Stored entries:
┄┄┄┄┄┄

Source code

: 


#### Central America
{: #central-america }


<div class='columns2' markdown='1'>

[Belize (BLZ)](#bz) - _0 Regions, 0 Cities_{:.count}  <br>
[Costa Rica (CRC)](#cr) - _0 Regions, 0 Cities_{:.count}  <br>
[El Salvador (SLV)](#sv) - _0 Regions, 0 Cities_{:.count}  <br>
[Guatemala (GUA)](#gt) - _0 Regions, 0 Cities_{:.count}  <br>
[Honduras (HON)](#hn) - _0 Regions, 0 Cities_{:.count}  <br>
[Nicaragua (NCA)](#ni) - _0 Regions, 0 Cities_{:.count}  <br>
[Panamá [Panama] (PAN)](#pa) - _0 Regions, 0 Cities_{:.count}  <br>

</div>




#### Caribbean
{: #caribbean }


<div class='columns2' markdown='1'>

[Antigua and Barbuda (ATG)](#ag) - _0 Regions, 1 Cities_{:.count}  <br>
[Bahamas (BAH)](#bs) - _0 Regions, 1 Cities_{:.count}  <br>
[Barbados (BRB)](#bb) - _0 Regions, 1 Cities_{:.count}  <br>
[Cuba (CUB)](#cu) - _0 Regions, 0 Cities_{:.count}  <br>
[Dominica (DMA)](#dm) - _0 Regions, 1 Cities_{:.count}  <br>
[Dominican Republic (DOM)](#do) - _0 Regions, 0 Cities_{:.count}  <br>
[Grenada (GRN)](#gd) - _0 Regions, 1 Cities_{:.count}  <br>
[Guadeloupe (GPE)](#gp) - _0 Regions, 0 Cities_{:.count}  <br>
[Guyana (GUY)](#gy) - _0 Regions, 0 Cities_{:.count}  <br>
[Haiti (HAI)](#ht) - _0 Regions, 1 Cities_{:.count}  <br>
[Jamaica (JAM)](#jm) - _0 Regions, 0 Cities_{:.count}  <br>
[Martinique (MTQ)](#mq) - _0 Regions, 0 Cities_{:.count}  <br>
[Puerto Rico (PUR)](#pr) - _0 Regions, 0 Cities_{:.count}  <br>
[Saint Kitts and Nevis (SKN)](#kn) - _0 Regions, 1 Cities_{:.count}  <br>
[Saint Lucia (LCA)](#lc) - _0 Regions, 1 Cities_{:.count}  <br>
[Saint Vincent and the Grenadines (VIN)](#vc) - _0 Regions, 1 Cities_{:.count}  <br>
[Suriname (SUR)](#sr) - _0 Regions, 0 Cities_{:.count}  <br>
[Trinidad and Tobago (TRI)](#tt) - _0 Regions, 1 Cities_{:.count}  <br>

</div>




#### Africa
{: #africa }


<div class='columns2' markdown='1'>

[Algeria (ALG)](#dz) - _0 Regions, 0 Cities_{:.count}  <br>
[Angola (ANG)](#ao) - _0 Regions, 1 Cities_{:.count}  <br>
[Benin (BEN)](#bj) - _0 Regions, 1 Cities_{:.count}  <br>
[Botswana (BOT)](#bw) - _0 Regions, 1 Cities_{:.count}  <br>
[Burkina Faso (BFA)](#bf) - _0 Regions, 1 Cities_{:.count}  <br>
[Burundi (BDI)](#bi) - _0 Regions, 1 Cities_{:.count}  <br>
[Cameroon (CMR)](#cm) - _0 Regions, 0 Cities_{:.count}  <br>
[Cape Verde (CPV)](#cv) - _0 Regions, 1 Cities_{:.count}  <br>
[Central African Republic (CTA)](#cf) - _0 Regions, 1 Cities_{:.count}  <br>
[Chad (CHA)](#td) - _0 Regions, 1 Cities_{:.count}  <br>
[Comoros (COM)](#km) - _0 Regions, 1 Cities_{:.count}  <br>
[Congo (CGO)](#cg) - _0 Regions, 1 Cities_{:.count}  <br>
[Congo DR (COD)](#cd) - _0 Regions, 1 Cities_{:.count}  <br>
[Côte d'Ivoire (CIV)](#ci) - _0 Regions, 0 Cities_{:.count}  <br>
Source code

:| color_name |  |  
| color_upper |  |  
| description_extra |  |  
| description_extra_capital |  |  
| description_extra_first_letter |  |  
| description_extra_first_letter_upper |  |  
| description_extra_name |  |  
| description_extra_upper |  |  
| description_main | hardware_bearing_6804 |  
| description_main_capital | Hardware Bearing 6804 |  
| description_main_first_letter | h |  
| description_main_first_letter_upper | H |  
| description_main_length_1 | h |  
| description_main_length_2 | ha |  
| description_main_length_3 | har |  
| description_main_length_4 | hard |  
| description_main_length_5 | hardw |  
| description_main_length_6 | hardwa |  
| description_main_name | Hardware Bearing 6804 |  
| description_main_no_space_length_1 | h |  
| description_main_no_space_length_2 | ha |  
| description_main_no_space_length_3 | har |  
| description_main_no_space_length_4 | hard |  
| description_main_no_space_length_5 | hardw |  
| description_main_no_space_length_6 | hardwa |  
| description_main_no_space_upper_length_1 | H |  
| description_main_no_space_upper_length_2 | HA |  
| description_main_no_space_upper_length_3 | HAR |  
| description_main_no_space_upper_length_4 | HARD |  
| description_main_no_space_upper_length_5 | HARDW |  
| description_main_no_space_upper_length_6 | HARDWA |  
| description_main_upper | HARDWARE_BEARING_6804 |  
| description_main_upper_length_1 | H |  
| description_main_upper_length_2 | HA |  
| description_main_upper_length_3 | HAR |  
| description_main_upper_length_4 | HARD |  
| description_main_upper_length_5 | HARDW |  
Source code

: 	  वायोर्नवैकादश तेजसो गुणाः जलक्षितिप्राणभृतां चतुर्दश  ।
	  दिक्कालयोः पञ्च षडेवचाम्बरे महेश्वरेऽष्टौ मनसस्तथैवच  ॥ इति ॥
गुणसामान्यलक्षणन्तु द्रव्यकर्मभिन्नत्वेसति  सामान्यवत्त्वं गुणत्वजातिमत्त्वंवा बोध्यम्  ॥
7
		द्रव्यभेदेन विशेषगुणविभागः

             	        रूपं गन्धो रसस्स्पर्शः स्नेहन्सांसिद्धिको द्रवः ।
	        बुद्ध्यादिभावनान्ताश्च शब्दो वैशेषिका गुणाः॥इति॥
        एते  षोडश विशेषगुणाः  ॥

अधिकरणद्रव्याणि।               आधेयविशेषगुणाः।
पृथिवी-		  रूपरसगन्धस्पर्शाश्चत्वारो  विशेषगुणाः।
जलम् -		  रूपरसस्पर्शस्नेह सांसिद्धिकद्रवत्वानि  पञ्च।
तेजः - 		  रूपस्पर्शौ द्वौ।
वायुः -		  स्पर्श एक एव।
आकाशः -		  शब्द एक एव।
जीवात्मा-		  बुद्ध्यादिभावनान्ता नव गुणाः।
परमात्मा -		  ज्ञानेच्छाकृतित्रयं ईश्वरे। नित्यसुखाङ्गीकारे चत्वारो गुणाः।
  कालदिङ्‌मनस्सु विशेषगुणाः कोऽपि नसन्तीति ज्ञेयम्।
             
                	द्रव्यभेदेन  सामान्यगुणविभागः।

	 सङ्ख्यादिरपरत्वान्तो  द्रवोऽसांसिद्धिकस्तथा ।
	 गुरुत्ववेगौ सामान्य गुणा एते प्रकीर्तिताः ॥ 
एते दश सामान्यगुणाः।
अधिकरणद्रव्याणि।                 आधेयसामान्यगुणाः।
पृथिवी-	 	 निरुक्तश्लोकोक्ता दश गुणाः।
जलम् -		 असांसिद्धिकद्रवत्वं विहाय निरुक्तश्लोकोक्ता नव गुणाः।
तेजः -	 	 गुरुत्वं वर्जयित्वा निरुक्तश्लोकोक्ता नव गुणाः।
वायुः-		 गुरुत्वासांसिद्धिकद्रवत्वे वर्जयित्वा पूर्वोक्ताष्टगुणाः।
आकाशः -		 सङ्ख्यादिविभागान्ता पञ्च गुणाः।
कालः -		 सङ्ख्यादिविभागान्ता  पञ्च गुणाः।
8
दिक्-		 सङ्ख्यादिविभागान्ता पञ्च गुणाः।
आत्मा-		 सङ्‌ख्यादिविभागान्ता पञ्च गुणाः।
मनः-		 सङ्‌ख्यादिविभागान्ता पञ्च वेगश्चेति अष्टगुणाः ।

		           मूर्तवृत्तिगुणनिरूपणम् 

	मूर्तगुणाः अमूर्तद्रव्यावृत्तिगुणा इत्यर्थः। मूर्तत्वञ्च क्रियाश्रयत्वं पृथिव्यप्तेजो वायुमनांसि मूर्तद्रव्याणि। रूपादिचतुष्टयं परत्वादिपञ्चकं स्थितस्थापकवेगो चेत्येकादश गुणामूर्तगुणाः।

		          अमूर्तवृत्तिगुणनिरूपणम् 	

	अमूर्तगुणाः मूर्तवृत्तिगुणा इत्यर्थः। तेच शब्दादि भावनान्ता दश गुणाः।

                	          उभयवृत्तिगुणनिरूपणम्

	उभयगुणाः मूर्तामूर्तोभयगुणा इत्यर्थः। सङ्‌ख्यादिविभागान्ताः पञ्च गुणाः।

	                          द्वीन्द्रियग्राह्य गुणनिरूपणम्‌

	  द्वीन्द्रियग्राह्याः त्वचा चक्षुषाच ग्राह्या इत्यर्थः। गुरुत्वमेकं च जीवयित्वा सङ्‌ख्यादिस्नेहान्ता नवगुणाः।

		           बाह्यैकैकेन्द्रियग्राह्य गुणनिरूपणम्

┄┄┄┄┄┄

> WHAT TO WORK ON
Lines from the one containing "एते दश सामान्यगुणाः।" to the last line above, both included: copy these exactly and write nothing else.

> REPLY TO THE TASK
एते दश सामान्यगुणाः।
अधिकरणद्रव्याणि।                 आधेयसामान्यगुणाः।
पृथिवी-	 	 निरुक्तश्लोकोक्ता दश गुणाः।
जलम् -		 असांसिद्धिकद्रवत्वं विहाय निरुक्तश्लोकोक्ता नव गुणाः।
तेजः -	 	 गुरुत्वं वर्जयित्वा निरुक्तश्लोकोक्ता नव गुणाः।
वायुः-		 गुरुत्वासांसिद्धिकद्रवत्वे वर्जयित्वा पूर्वोक्ताष्टगुणाः।
आकाशः -		 सङ्ख्यादिविभागान्ता पञ्च गुणाः।
कालः -		 सङ्ख्यादिविभागान्ता  पञ्च गुणाः।
8
दिक्-		 सङ्ख्यादिविभागान्ता पञ्च गुणाः।
आत्मा-		 सङ्‌ख्यादिविभागान्ता पञ्च गुणाः।
मनः-		 सङ्‌ख्यादिविभागान्ता पञ्च वेगश्चेति अष्टगुणाः ।

		           मूर्तवृत्तिगुणनिरूपणम् 

	मूर्तगुणाः अमूर्तद्रव्यावृत्तिगुणा इत्यर्थः। मूर्तत्वञ्च क्रियाश्रयत्वं पृथिव्यप्तेजो वायुमनांसि मूर्तद्रव्याणि। रूपादिचतुष्टयं परत्वादिपञ्चकं स्थितस्थापकवेगो चेत्येकादश गुणामूर्तगुणाः।

		          अमूर्तवृत्तिगुणनिरूपणम् 	

	अमूर्तगुणाः मूर्तवृत्तिगुणा इत्यर्थः। तेच शब्दादि भावनान्ता दश गुणाः।

                	          उभयवृत्तिगुणनिरूपणम्

	उभयगुणाः मूर्तामूर्तोभयगुणा इत्यर्थः। सङ्‌ख्यादिविभागान्ताः पञ्च गुणाः।

	                          द्वीन्द्रियग्राह्य गुणनिरूपणम्‌

	  द्वीन्द्रियग्राह्याः त्वचा चक्षुषाच ग्राह्या इत्यर्थः। गुरुत्वमेकं च जीवयित्वा सङ्‌ख्यादिस्नेहान्ता नवगुणाः।

		           बाह्यैकैकेन्द्रियग्राह्य गुणनिरूपणम्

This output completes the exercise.